*Quoted passage*

Ian’s Bird of the Week – Norfolk Island Parakeet ~ by Ian Montgomery
Newsletter ~ 3/15/12
Well, your unwavering moral and spiritual support has done it again: here is the Tasman or Norfolk Island Parakeet (better known here as the Green Parrot to distinguishing it from the introduced Red Parrot – the Crimson Rosella). Thank you very much!
We were met at the airport by Albury-Wodonga birder Dougald Frederick, excitedly carrying the news that there was a vagrant Ringed Plover at Slaughter Bay. So we picked up the hire cars, checked into our accommodation and went down to the Bay, whose name is a corruption of Slackwater Bay, rather than the site of a messy event in the generally nasty penal history of the island. Ringed Plovers are indeed rare in Australia, but I was brought up with them in Ireland and couldn’t conceal my impatience to get to Palm Glen near Mount Pitt, where Dougald had been regularly seeing the Parakeets in the evening.

*Provided data*
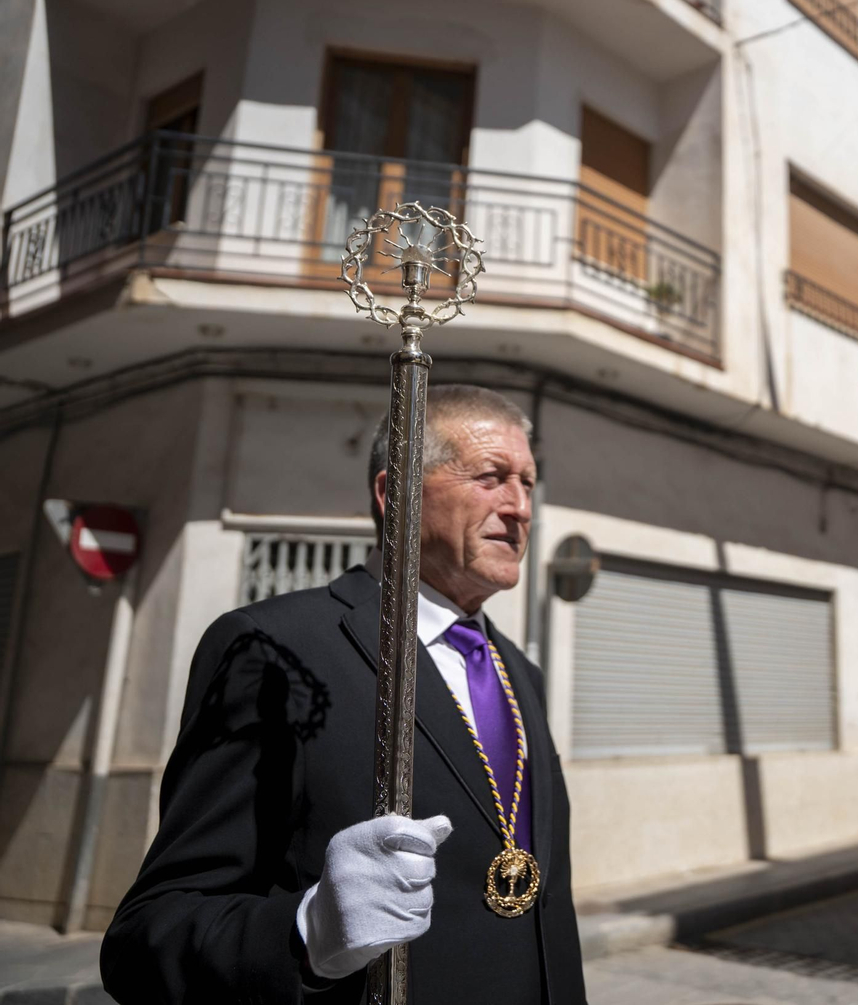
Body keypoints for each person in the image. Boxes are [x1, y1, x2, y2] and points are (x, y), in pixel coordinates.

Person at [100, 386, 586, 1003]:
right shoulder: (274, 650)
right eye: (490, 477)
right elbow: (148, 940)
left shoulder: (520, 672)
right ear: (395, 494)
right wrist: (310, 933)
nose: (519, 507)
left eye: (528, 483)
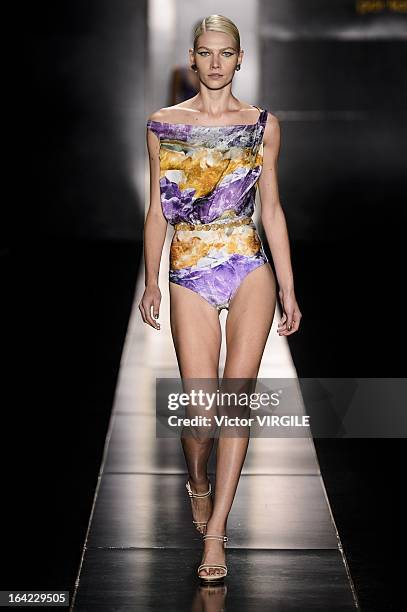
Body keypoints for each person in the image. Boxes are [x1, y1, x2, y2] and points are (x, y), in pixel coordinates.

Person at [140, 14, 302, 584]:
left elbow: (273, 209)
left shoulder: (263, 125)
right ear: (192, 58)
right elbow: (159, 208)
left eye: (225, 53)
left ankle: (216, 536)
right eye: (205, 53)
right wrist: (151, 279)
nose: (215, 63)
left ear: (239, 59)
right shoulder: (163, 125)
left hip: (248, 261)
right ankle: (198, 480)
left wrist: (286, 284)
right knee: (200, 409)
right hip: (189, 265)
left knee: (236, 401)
...
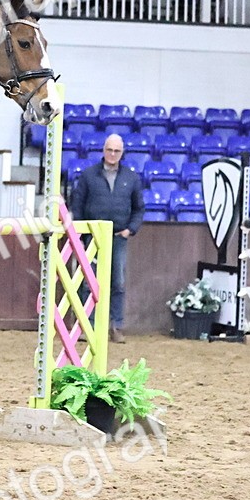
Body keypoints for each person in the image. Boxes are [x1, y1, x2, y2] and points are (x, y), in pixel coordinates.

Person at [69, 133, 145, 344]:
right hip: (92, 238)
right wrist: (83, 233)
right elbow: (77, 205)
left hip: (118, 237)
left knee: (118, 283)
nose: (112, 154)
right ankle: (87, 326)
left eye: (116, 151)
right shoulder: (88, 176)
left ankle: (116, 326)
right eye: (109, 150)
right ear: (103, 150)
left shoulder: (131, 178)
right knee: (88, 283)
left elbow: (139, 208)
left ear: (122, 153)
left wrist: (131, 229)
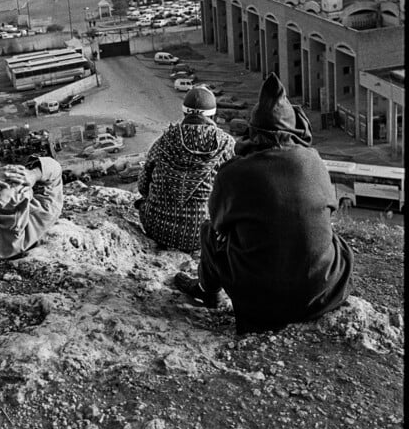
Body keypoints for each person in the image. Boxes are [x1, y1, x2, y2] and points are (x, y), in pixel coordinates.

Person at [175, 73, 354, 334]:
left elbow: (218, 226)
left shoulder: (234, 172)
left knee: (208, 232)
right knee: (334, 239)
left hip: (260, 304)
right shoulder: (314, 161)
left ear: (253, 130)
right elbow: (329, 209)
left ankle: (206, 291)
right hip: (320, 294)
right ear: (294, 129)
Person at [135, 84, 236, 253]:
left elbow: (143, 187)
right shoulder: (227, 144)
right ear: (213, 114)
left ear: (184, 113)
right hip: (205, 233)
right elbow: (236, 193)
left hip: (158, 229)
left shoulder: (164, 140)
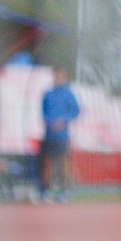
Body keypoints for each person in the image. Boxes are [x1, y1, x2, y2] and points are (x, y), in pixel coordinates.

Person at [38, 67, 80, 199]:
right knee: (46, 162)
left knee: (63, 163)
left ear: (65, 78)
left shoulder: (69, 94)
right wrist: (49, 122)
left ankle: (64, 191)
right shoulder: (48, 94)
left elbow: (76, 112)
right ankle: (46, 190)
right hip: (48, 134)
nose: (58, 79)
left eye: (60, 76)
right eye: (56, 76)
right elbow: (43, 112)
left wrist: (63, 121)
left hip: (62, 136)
* * *
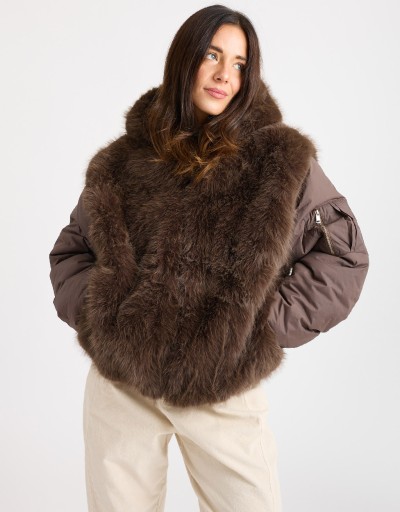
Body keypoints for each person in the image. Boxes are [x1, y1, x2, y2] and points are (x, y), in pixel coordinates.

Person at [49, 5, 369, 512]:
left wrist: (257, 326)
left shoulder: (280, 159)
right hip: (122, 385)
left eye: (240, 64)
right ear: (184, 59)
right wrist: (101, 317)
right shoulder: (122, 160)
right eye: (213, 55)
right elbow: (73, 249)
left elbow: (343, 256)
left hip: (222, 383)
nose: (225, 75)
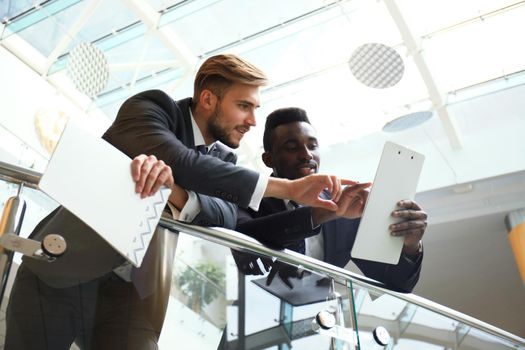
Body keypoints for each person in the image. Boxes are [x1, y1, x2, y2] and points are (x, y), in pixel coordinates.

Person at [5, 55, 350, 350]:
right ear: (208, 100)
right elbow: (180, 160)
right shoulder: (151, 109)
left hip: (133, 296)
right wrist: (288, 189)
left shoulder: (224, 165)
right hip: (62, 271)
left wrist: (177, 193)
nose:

*What you are asked to do*
Name every place mentioned in the bird newsletter.

*Written solution*
Norfolk Island, Albury-Wodonga, Slaughter Bay, Slackwater Bay, Australia, Ireland, Palm Glen, Mount Pitt